2. Redefine the Hero’s Journey
Joseph Campbell gave us the classic hero’s arc: ordinary person gets called to adventure, faces trials, finds some magical boon, returns transformed. But in the age of AI, the boon is already on your phone, and the dragon is a spreadsheet with feelings.
So what does the humanist hero do now?
They don’t out-compute the machine. They out-wonder it. They ask better questions. They become curators of values, interpreters of mystery, and, let’s be honest, the last people writing poetry that isn’t co-generated by a neural net named Dave.
Humanists might become the world’s moral UX designers—making sure our interactions with AI aren’t just frictionless but meaningful. They’ll be the ones asking not just "Can we do this?" but "Why should we?" and "What does it mean for who we are?"
3. Get Comfortable Being the Conscience
If AI is going to run the world (or at least the workflows), someone needs to be the Jiminy Cricket in the room. That’s the humanist’s new job. Not just as ethicists issuing cautionary reports that no one reads, but as embedded voices in the design process.

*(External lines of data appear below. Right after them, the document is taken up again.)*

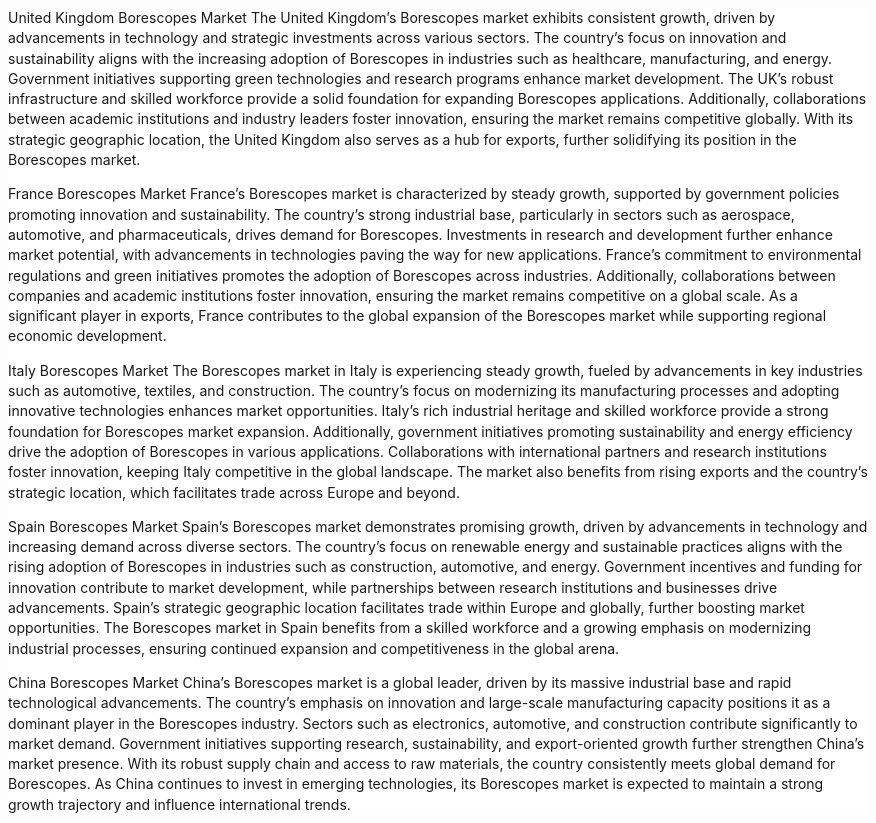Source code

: United Kingdom Borescopes Market
The United Kingdom’s Borescopes market exhibits consistent growth, driven by advancements in technology and strategic investments across various sectors. The country’s focus on innovation and sustainability aligns with the increasing adoption of Borescopes in industries such as healthcare, manufacturing, and energy. Government initiatives supporting green technologies and research programs enhance market development. The UK’s robust infrastructure and skilled workforce provide a solid foundation for expanding Borescopes applications. Additionally, collaborations between academic institutions and industry leaders foster innovation, ensuring the market remains competitive globally. With its strategic geographic location, the United Kingdom also serves as a hub for exports, further solidifying its position in the Borescopes market.

France Borescopes Market
France’s Borescopes market is characterized by steady growth, supported by government policies promoting innovation and sustainability. The country’s strong industrial base, particularly in sectors such as aerospace, automotive, and pharmaceuticals, drives demand for Borescopes. Investments in research and development further enhance market potential, with advancements in technologies paving the way for new applications. France’s commitment to environmental regulations and green initiatives promotes the adoption of Borescopes across industries. Additionally, collaborations between companies and academic institutions foster innovation, ensuring the market remains competitive on a global scale. As a significant player in exports, France contributes to the global expansion of the Borescopes market while supporting regional economic development.

Italy Borescopes Market
The Borescopes market in Italy is experiencing steady growth, fueled by advancements in key industries such as automotive, textiles, and construction. The country’s focus on modernizing its manufacturing processes and adopting innovative technologies enhances market opportunities. Italy’s rich industrial heritage and skilled workforce provide a strong foundation for Borescopes market expansion. Additionally, government initiatives promoting sustainability and energy efficiency drive the adoption of Borescopes in various applications. Collaborations with international partners and research institutions foster innovation, keeping Italy competitive in the global landscape. The market also benefits from rising exports and the country’s strategic location, which facilitates trade across Europe and beyond.

Spain Borescopes Market
Spain’s Borescopes market demonstrates promising growth, driven by advancements in technology and increasing demand across diverse sectors. The country’s focus on renewable energy and sustainable practices aligns with the rising adoption of Borescopes in industries such as construction, automotive, and energy. Government incentives and funding for innovation contribute to market development, while partnerships between research institutions and businesses drive advancements. Spain’s strategic geographic location facilitates trade within Europe and globally, further boosting market opportunities. The Borescopes market in Spain benefits from a skilled workforce and a growing emphasis on modernizing industrial processes, ensuring continued expansion and competitiveness in the global arena.

China Borescopes Market
China’s Borescopes market is a global leader, driven by its massive industrial base and rapid technological advancements. The country’s emphasis on innovation and large-scale manufacturing capacity positions it as a dominant player in the Borescopes industry. Sectors such as electronics, automotive, and construction contribute significantly to market demand. Government initiatives supporting research, sustainability, and export-oriented growth further strengthen China’s market presence. With its robust supply chain and access to raw materials, the country consistently meets global demand for Borescopes. As China continues to invest in emerging technologies, its Borescopes market is expected to maintain a strong growth trajectory and influence international trends.
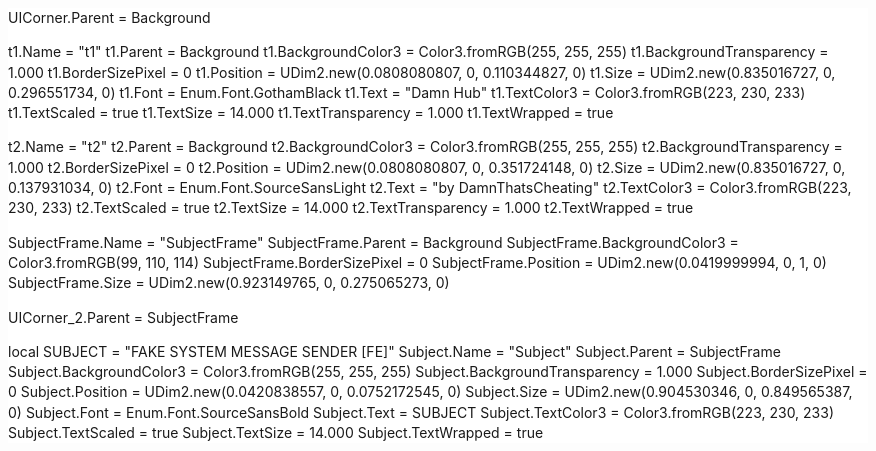 UICorner.Parent = Background
 
t1.Name = "t1"
t1.Parent = Background
t1.BackgroundColor3 = Color3.fromRGB(255, 255, 255)
t1.BackgroundTransparency = 1.000
t1.BorderSizePixel = 0
t1.Position = UDim2.new(0.0808080807, 0, 0.110344827, 0)
t1.Size = UDim2.new(0.835016727, 0, 0.296551734, 0)
t1.Font = Enum.Font.GothamBlack
t1.Text = "Damn Hub"
t1.TextColor3 = Color3.fromRGB(223, 230, 233)
t1.TextScaled = true
t1.TextSize = 14.000
t1.TextTransparency = 1.000
t1.TextWrapped = true
 
t2.Name = "t2"
t2.Parent = Background
t2.BackgroundColor3 = Color3.fromRGB(255, 255, 255)
t2.BackgroundTransparency = 1.000
t2.BorderSizePixel = 0
t2.Position = UDim2.new(0.0808080807, 0, 0.351724148, 0)
t2.Size = UDim2.new(0.835016727, 0, 0.137931034, 0)
t2.Font = Enum.Font.SourceSansLight
t2.Text = "by DamnThatsCheating"
t2.TextColor3 = Color3.fromRGB(223, 230, 233)
t2.TextScaled = true
t2.TextSize = 14.000
t2.TextTransparency = 1.000
t2.TextWrapped = true
 
SubjectFrame.Name = "SubjectFrame"
SubjectFrame.Parent = Background
SubjectFrame.BackgroundColor3 = Color3.fromRGB(99, 110, 114)
SubjectFrame.BorderSizePixel = 0
SubjectFrame.Position = UDim2.new(0.0419999994, 0, 1, 0)
SubjectFrame.Size = UDim2.new(0.923149765, 0, 0.275065273, 0)
 
UICorner_2.Parent = SubjectFrame
 
local SUBJECT = "FAKE SYSTEM MESSAGE SENDER [FE]"
Subject.Name = "Subject"
Subject.Parent = SubjectFrame
Subject.BackgroundColor3 = Color3.fromRGB(255, 255, 255)
Subject.BackgroundTransparency = 1.000
Subject.BorderSizePixel = 0
Subject.Position = UDim2.new(0.0420838557, 0, 0.0752172545, 0)
Subject.Size = UDim2.new(0.904530346, 0, 0.849565387, 0)
Subject.Font = Enum.Font.SourceSansBold
Subject.Text = SUBJECT
Subject.TextColor3 = Color3.fromRGB(223, 230, 233)
Subject.TextScaled = true
Subject.TextSize = 14.000
Subject.TextWrapped = true
 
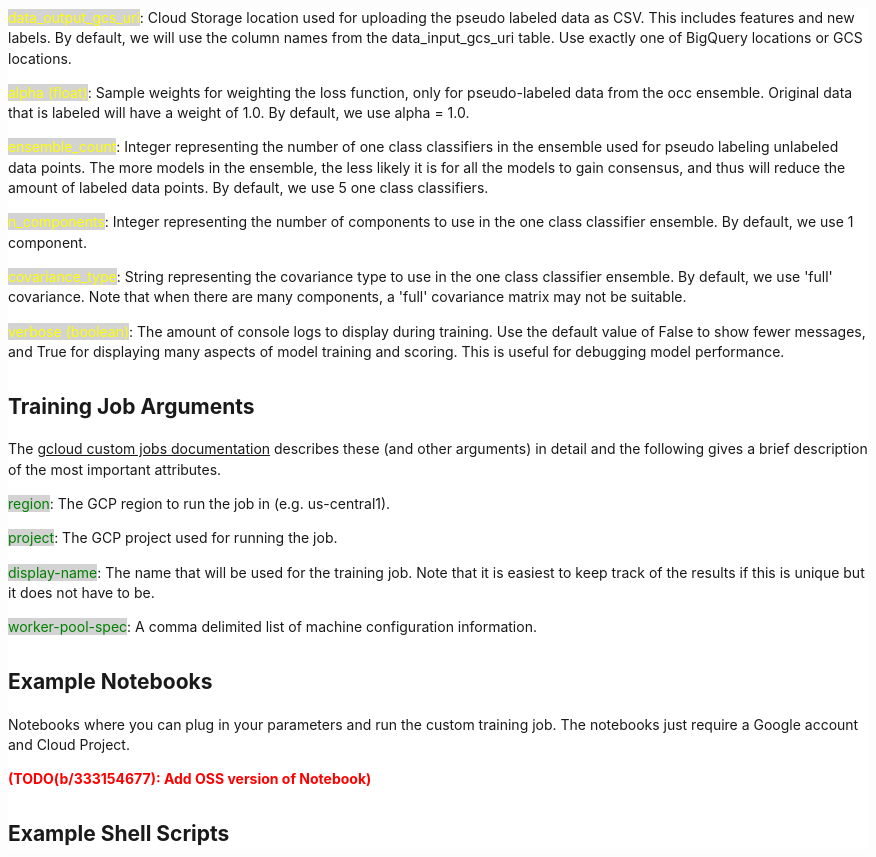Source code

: <span style="color:yellow;background-color:lightgrey">data_output_gcs_uri</span>: Cloud Storage location used for uploading the pseudo labeled data as CSV. This includes features and new labels. By default, we will use the column names from the data_input_gcs_uri table. Use exactly one of BigQuery locations or GCS locations.

<span style="color:yellow;background-color:lightgrey">alpha (float)</span>: Sample weights for weighting the loss function, only for pseudo-labeled data from the occ ensemble. Original data that is labeled will have a weight of 1.0. By default, we use alpha = 1.0.

<span style="color:yellow;background-color:lightgrey">ensemble_count</span>: Integer representing the number of one class classifiers in the ensemble used for pseudo labeling unlabeled data points. The more models in the ensemble, the less likely it is for all the models to gain consensus, and thus will reduce the amount of labeled data points. By default, we use 5 one class classifiers.

<span style="color:yellow;background-color:lightgrey">n_components</span>: Integer representing the number of components to use in the one class classifier ensemble. By default, we use 1 component.

<span style="color:yellow;background-color:lightgrey">covariance_type</span>: String representing the covariance type to use in the one class classifier ensemble. By default, we use 'full' covariance. Note that when there are many components, a 'full' covariance matrix may not be suitable.

<span style="color:yellow;background-color:lightgrey">verbose (boolean)</span>: The amount of console logs to display during training. Use the default value of  False to show fewer messages, and True for displaying many aspects of model training and scoring. This is useful for debugging model performance.

## Training Job Arguments

The [gcloud custom jobs documentation](https://cloud.google.com/sdk/gcloud/reference/ai/custom-jobs/create) describes these (and other arguments) in detail and the following gives a brief description of the most important attributes.

<span style="color:green;background-color:lightgrey">region</span>: The GCP region to run the job in (e.g. us-central1).

<span style="color:green;background-color:lightgrey">project</span>: The GCP project used for running the job.

<span style="color:green;background-color:lightgrey">display-name</span>: The name that will be used for the training job. Note that it is easiest to keep track of the results if this is unique but it does not have to be.

<span style="color:green;background-color:lightgrey">worker-pool-spec</span>: A comma delimited list of machine configuration information.


## Example Notebooks

Notebooks where you can plug in your parameters and run the custom training job. The notebooks just require a Google account and Cloud Project.

<span style="color:red">**(TODO(b/333154677): Add OSS version of Notebook)**</span>


## Example Shell Scripts
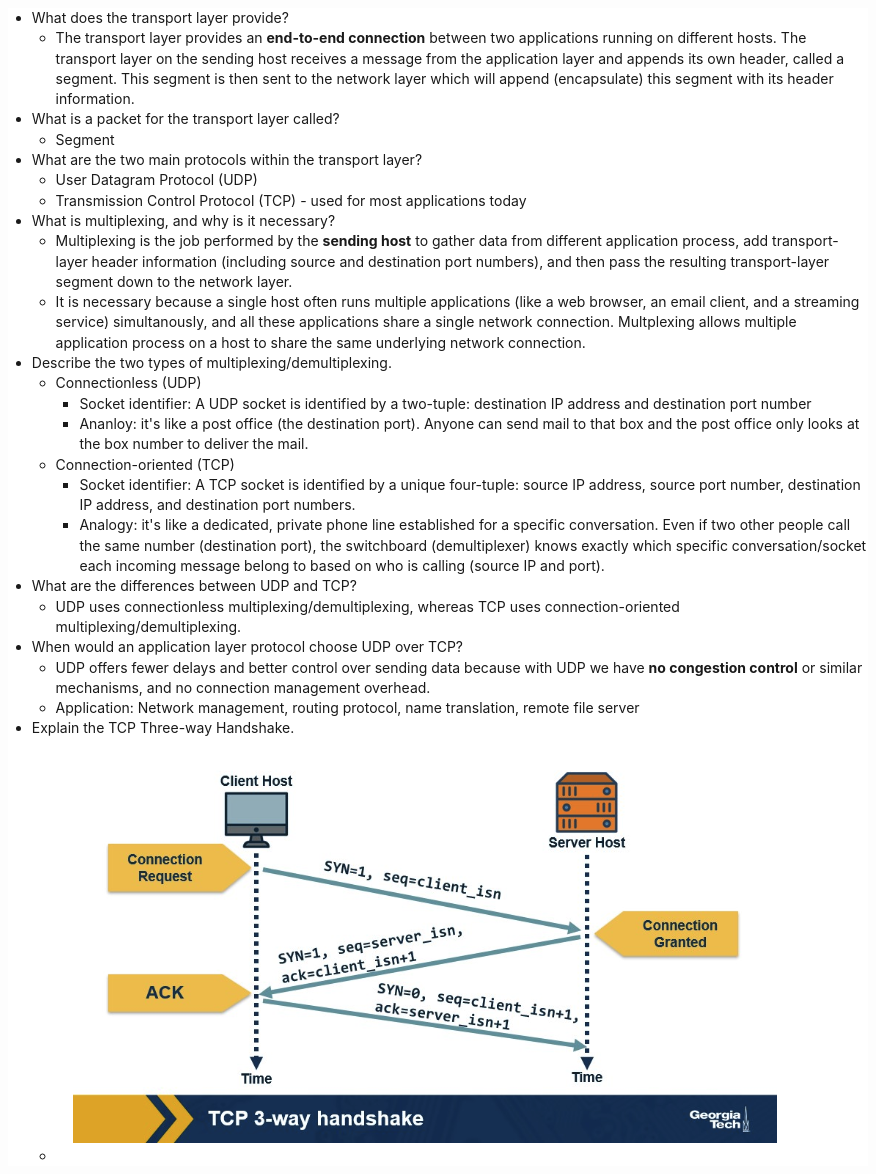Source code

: - What does the transport layer provide?
    - The transport layer provides an **end-to-end connection** between two applications running on different hosts. The transport layer on the sending host receives a message from the application layer and appends its own header, called a segment. This segment is then sent to the network layer which will append (encapsulate) this segment with its header information.
- What is a packet for the transport layer called?
    - Segment
- What are the two main protocols within the transport layer?
    - User Datagram Protocol (UDP)
    - Transmission Control Protocol (TCP) - used for most applications today
- What is multiplexing, and why is it necessary?
    - Multiplexing is the job performed by the **sending host** to gather data from different application process, add transport-layer header information (including source and destination port numbers), and then pass the resulting transport-layer segment down to the network layer.
    - It is necessary because a single host often runs multiple applications (like a web browser, an email client, and a streaming service) simultanously, and all these applications share a single network connection. Multplexing allows multiple application process on a host to share the same underlying network connection. 
- Describe the two types of multiplexing/demultiplexing.
    - Connectionless (UDP)
        - Socket identifier: A UDP socket is identified by a two-tuple: destination IP address and destination port number
        - Ananloy: it's like a post office (the destination port). Anyone can send mail to that box and the post office only looks at the box number to deliver the mail.
    - Connection-oriented (TCP)
        - Socket identifier: A TCP socket is identified by a unique four-tuple: source IP address, source port number, destination IP address, and destination port numbers.
        - Analogy: it's like a dedicated, private phone line established for a specific conversation. Even if two other people call the same number (destination port), the switchboard (demultiplexer) knows exactly which specific conversation/socket each incoming message belong to based on who is calling (source IP and port).
- What are the differences between UDP and TCP?
    - UDP uses connectionless multiplexing/demultiplexing, whereas TCP uses connection-oriented multiplexing/demultiplexing.
- When would an application layer protocol choose UDP over TCP?
    - UDP offers fewer delays and better control over sending data because with UDP we have **no congestion control** or similar mechanisms, and no connection management overhead.
    - Application: Network management, routing protocol, name translation, remote file server
- Explain the TCP Three-way Handshake.
    - ![TCP Three-way handshake](images/lesson2_tcp_handshake.png)
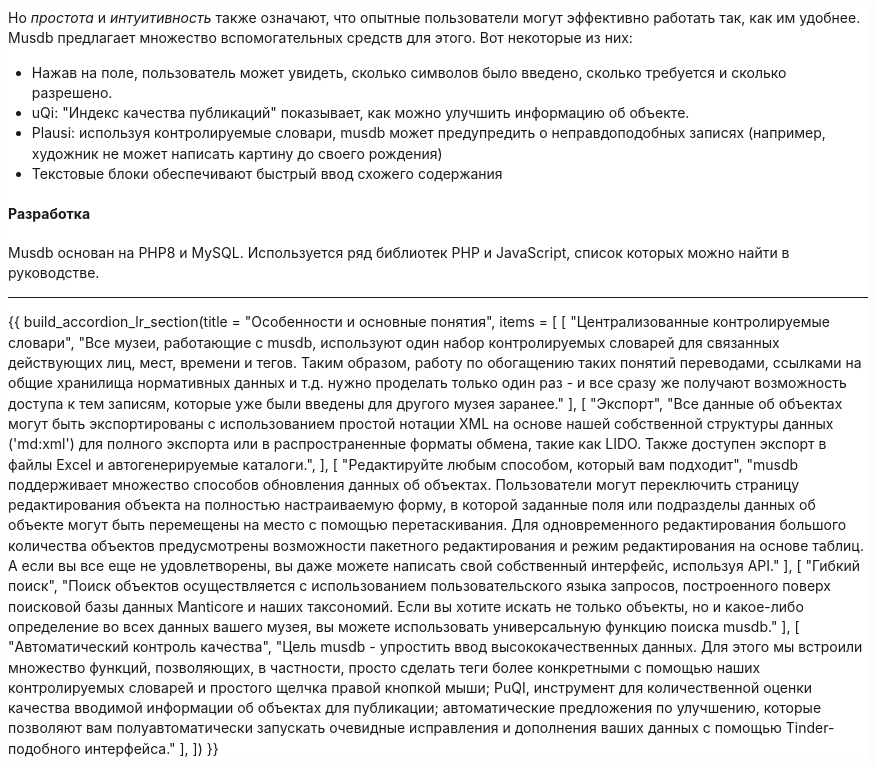  Но _простота_ и _интуитивность_ также означают, что опытные пользователи могут эффективно работать так, как им удобнее. Musdb предлагает множество вспомогательных средств для этого. Вот некоторые из них:

- Нажав на поле, пользователь может увидеть, сколько символов было введено, сколько требуется и сколько разрешено.
- uQi: "Индекс качества публикаций" показывает, как можно улучшить информацию об объекте.
- Plausi: используя контролируемые словари, musdb может предупредить о неправдоподобных записях (например, художник не может написать картину до своего рождения)
- Текстовые блоки обеспечивают быстрый ввод схожего содержания

#### Разработка

Musdb основан на PHP8 и MySQL. Используется ряд библиотек PHP и JavaScript, список которых можно найти в руководстве.

----

{{ build_accordion_lr_section(title = "Особенности и основные понятия", items = [
    [
        "Централизованные контролируемые словари",
        "Все музеи, работающие с musdb, используют один набор контролируемых словарей для связанных действующих лиц, мест, времени и тегов. Таким образом, работу по обогащению таких понятий переводами, ссылками на общие хранилища нормативных данных и т.д. нужно проделать только один раз - и все сразу же получают возможность доступа к тем записям, которые уже были введены для другого музея заранее."
    ],
    [
        "Экспорт",
        "Все данные об объектах могут быть экспортированы с использованием простой нотации XML на основе нашей собственной структуры данных ('md:xml') для полного экспорта или в распространенные форматы обмена, такие как LIDO. Также доступен экспорт в файлы Excel и автогенерируемые каталоги.",
    ],
    [
        "Редактируйте любым способом, который вам подходит",
        "musdb поддерживает множество способов обновления данных об объектах. Пользователи могут переключить страницу редактирования объекта на полностью настраиваемую форму, в которой заданные поля или подразделы данных об объекте могут быть перемещены на место с помощью перетаскивания. Для одновременного редактирования большого количества объектов предусмотрены возможности пакетного редактирования и режим редактирования на основе таблиц. А если вы все еще не удовлетворены, вы даже можете написать свой собственный интерфейс, используя API."
    ],
    [
        "Гибкий поиск",
        "Поиск объектов осуществляется с использованием пользовательского языка запросов, построенного поверх поисковой базы данных Manticore и наших таксономий. Если вы хотите искать не только объекты, но и какое-либо определение во всех данных вашего музея, вы можете использовать универсальную функцию поиска musdb."
    ],
    [
        "Автоматический контроль качества",
        "Цель musdb - упростить ввод высококачественных данных. Для этого мы встроили множество функций, позволяющих, в частности, просто сделать теги более конкретными с помощью наших контролируемых словарей и простого щелчка правой кнопкой мыши; PuQI, инструмент для количественной оценки качества вводимой информации об объектах для публикации; автоматические предложения по улучшению, которые позволяют вам полуавтоматически запускать очевидные исправления и дополнения ваших данных с помощью Tinder-подобного интерфейса."
    ],
]) }}
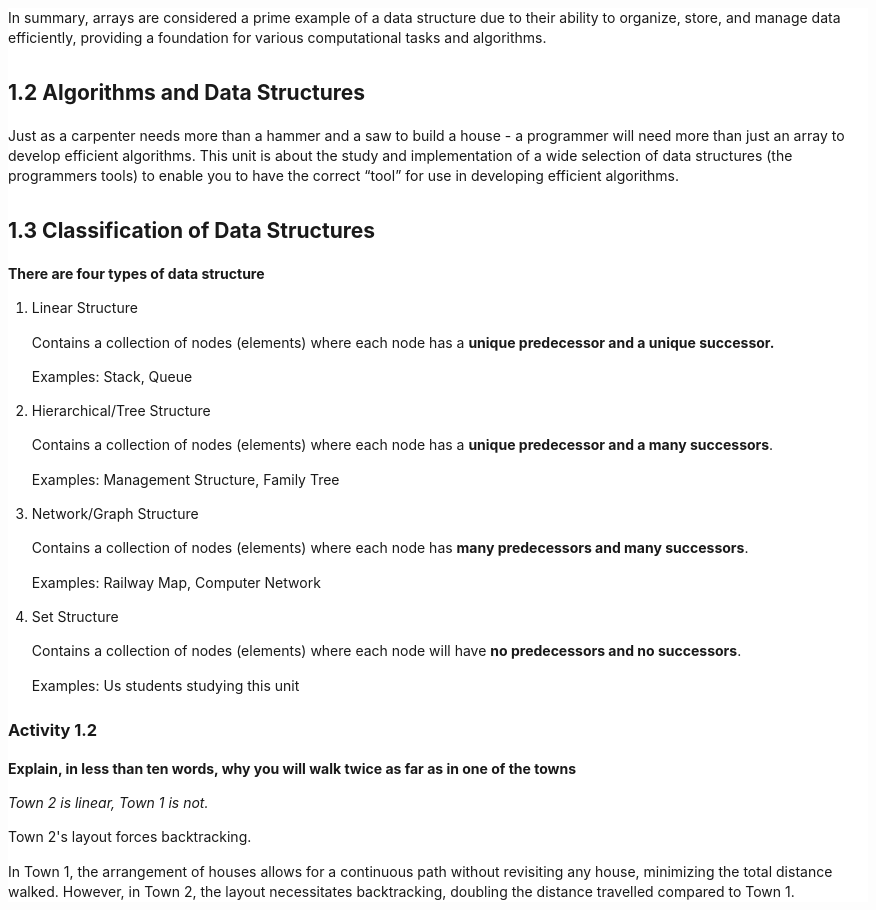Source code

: In summary, arrays are considered a prime example of a data structure due to their ability to organize, store, and manage data efficiently, providing a foundation for various computational tasks and algorithms.

## 1.2 Algorithms and Data Structures

Just as a carpenter needs more than a hammer and a
saw to build a house - a programmer will need more
than just an array to develop efficient algorithms. This unit is about the study and implementation of a
wide selection of data structures (the programmers
tools) to enable you to have the correct “tool” for
use in developing efficient algorithms.

## 1.3 Classification of Data Structures 

**There are four types of data structure**

1. Linear Structure

    Contains a collection of nodes (elements) where each node has a **unique predecessor and a unique successor.**

    Examples: Stack, Queue

2. Hierarchical/Tree Structure

    Contains a collection of nodes (elements) where each node has a **unique predecessor and a many successors**.

    Examples: Management Structure, Family Tree
    
3. Network/Graph Structure

    Contains a collection of nodes (elements) where each node has **many predecessors and many successors**.

    Examples: Railway Map, Computer Network

4. Set Structure
    
    Contains a collection of nodes (elements) where each node will have **no predecessors and no successors**.

    Examples: Us students studying this unit

### Activity 1.2

**Explain, in less than ten words, why you will walk twice as far as in one of the towns**

*Town 2 is linear, Town 1 is not.*

Town 2's layout forces backtracking.

In Town 1, the arrangement of houses allows for a continuous path without revisiting any house, minimizing the total distance walked. However, in Town 2, the layout necessitates backtracking, doubling the distance travelled compared to Town 1.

When an AI is trained on biased data, it’s the humanist who taps the engineer on the shoulder and says, “You realize this bot thinks women can’t be physicists, right?” When surveillance tech expands under the banner of safety, it’s the humanist who asks, “At what cost to freedom?”
This isn’t some lofty moral superiority complex. It’s the recognition that human values don’t automatically arise from data. They require storytelling, empathy, and context. All the stuff that liberal arts majors have been low-key training for while everyone else was learning to code.
4. Resist the Temptation to Compete (You Will Lose, and That’s OK)
Trying to beat AI at logic or recall is like challenging a microwave to a race in heating up soup. Wrong sport, my dude.
Instead, embrace what makes you wonderfully, frustratingly human: your contradictions, your art, your bad decisions that turn into good stories. AI may eventually write better symphonies or paint more intricate landscapes. But it won’t feel the heartbreak that inspired them. It won’t sit in a café, staring at a rain-speckled window, wondering what the hell it all means. And that moment—the wondering—is yours.
5. Help Build the Culture AI Can’t
Here’s the sneaky truth: AI will only dominate as much as we let it. Not in terms of capability (that ship is already surfing the exponential curve), but in terms of what we value. If we only reward efficiency, AI wins. But if we reward nuance, ambiguity, compassion, irony, absurdity—suddenly, we’re back in the game.
Humanists have a role in shaping the cultural narrative around AI. Not just warning us about dystopias, but helping imagine futures where machines amplify humanity rather than eclipse it.
Maybe AI will dominate the technical scaffolding of civilization. But humanists? You’re still in charge of the soul.